Arbeit ist heute kein Statussymbol mehr, und solange die Bildungsschancen so ungleich verteilt und systemimmanent ungerecht sind, kann ich auch nicht mit dem Finger auf jemanden zeigen und sagen "Selber schuld, wenn der keine Lehrstelle gefunden hat, weil kein Mensch mehr jemanden mit Mittelschulabschluss einstellt!" oder ähnliches. Natürlich muss man auch Opfer bringen, wenn man nicht in das Hamsterrad einsteigen möchte, aber wenn ich mir anschaue, was alles an Schindluder mit Steuergeldern getrieben wird, finde ich es sogar noch ganz menschlich, die eine oder andere verkrachte Existenz mit durchzuschleppen.

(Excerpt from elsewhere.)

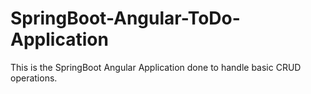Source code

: # SpringBoot-Angular-ToDo-Application
This is the SpringBoot Angular Application done to handle basic CRUD operations.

So geht es mir auch ein wenig, nur habe ich keine Schulden. Wenn das Arbeitsamt keine Umschulung bezahlen möchte, dann sollen sie halt weiterhin bezahlen.
Wenn Leute arbeiten und weniger als ein Hartz IV Empfänger bekommen, kann ich das auch durchaus verstehen, wenn man nicht arbeiten möchte, das ist einfach nur eine Frechheit und ein Schlag ins Gesicht für jeden, der arbeiten tut. Gibt es ja zum Beispiel oft bei den Paketzustellern.
Vielleicht wäre ja ein eigenes Geschäft für sie gut oder sie könnte einen Blog führen und zum Beispiel Produkte vorstellen. Da gibt es Leute, die leben davon ganz gut und man ist sein eigener Boss.